I'm new to this forum. I have a couple of business websites, hosted with different service providers. 

Both seem to be working fine. However, we recently tied up with a payment gateway. Now, when they check our site, they say that the site is not live. That the site does not open. We tried clearing cache and history, as well as using different browsers, but the problem persists. 

What is strange is that the site opens perfectly fine for us, as well as for a large number of clients around the world. So, why does this problem exist only for the payment gateway solution provider ? :4-dontkno

Any ideas ? Would appreciate it. 

Thanks in advance.


----------



## Laxer (Dec 28, 2010)

Hello Melrose and welcome to TSF,

Does this happen with multiple sites or just one?

Can you check the link the gateway is using?

Would you be willing to provide us a link so we can see if we can identify the problem?


----------



## kilonox (Dec 3, 2010)

If you recently finished a payment, it may take some time to process.


----------



## melrose.rebeiro (May 23, 2011)

Hello Laxer. Thanks for your reply. It's happening with just one site. I could provide a link, but would prefer if I could email it, rather than posting on this site. Would that be possible. We've tried asking them to use different browsers, but nothing seems to work. People have been accessing it around the world with no issues. Could it be firewalls ? Or other security issues being a payment gateway ? 

Thanks Kilonox. Payment went through a while ago. A few transactions also have taken place, but one important tie up is not happening owing to this issue.


----------



## Laxer (Dec 28, 2010)

Could be do to poor scripting or something of that sort.
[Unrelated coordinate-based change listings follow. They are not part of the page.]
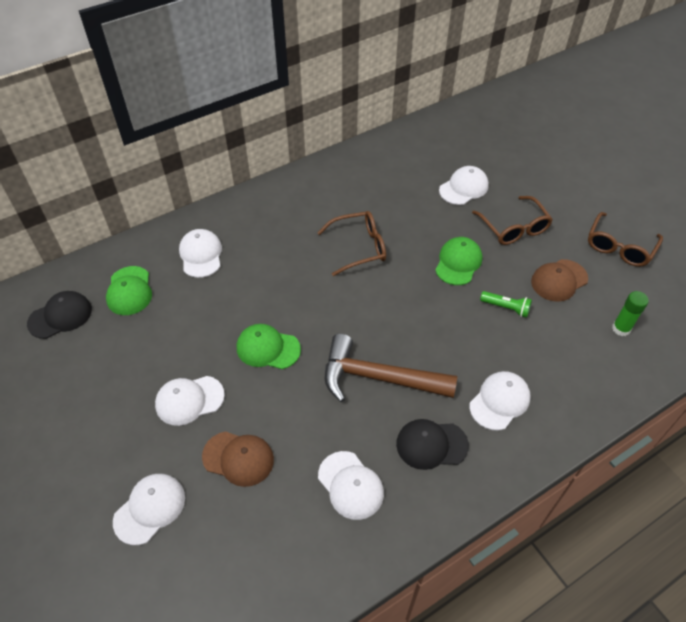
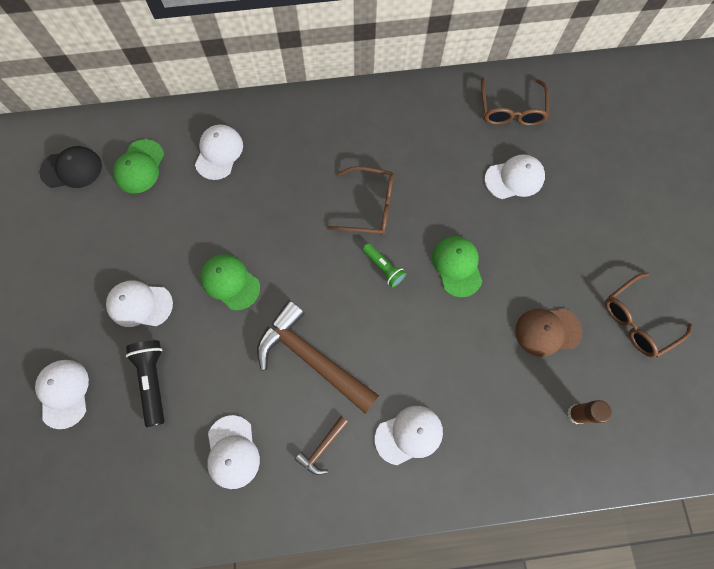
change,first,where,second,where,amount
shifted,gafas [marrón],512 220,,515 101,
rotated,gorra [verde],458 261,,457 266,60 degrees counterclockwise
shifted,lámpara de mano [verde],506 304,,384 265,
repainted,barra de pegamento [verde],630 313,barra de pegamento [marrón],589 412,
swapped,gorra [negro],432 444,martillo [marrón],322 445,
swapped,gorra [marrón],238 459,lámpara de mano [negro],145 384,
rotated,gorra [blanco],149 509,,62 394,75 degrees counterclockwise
You can PM me the link if you would like.


----------



## Laxer (Dec 28, 2010)

Send the url here: http://www.techsupportforum.com/forums/private.php?do=newpm&u=781764


----------



## melrose.rebeiro (May 23, 2011)

I tried to message, but it said that I need to have 3 messages before I can do that. I'll try again after posting this.


----------



## melrose.rebeiro (May 23, 2011)

I've messaged you. Thanks again.


----------



## Laxer (Dec 28, 2010)

Hello Melrose, I would contact your host.
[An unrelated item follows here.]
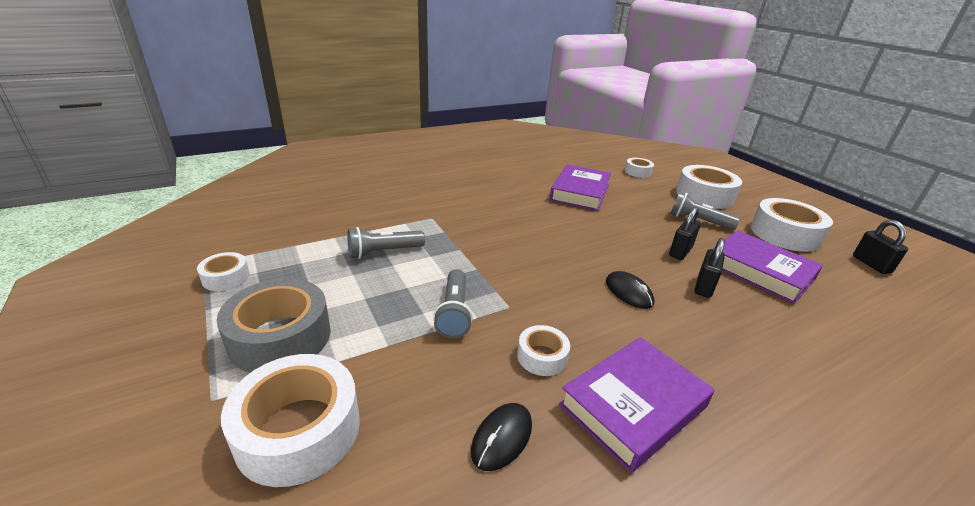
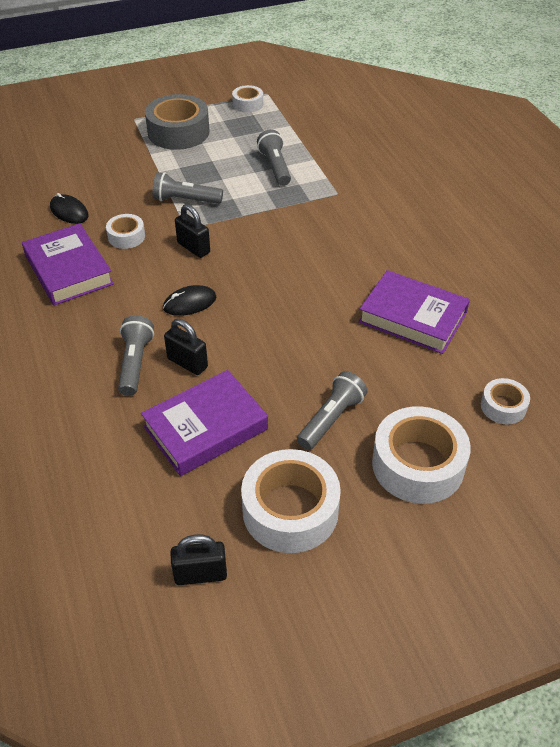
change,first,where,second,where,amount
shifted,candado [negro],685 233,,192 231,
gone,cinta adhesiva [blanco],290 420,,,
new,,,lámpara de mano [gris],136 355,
Having port 8080 open for your website leaves you open to a lot of attacks.

Port 8080 (tcp/udp) : SpeedGuide.net

The reason some viewers can view your site is exactly for that reason.

If it only happens with this site/host i suggest contacting them or moving.


----------



## melrose.rebeiro (May 23, 2011)

Thanks for your time. Will do what you recommended.


----------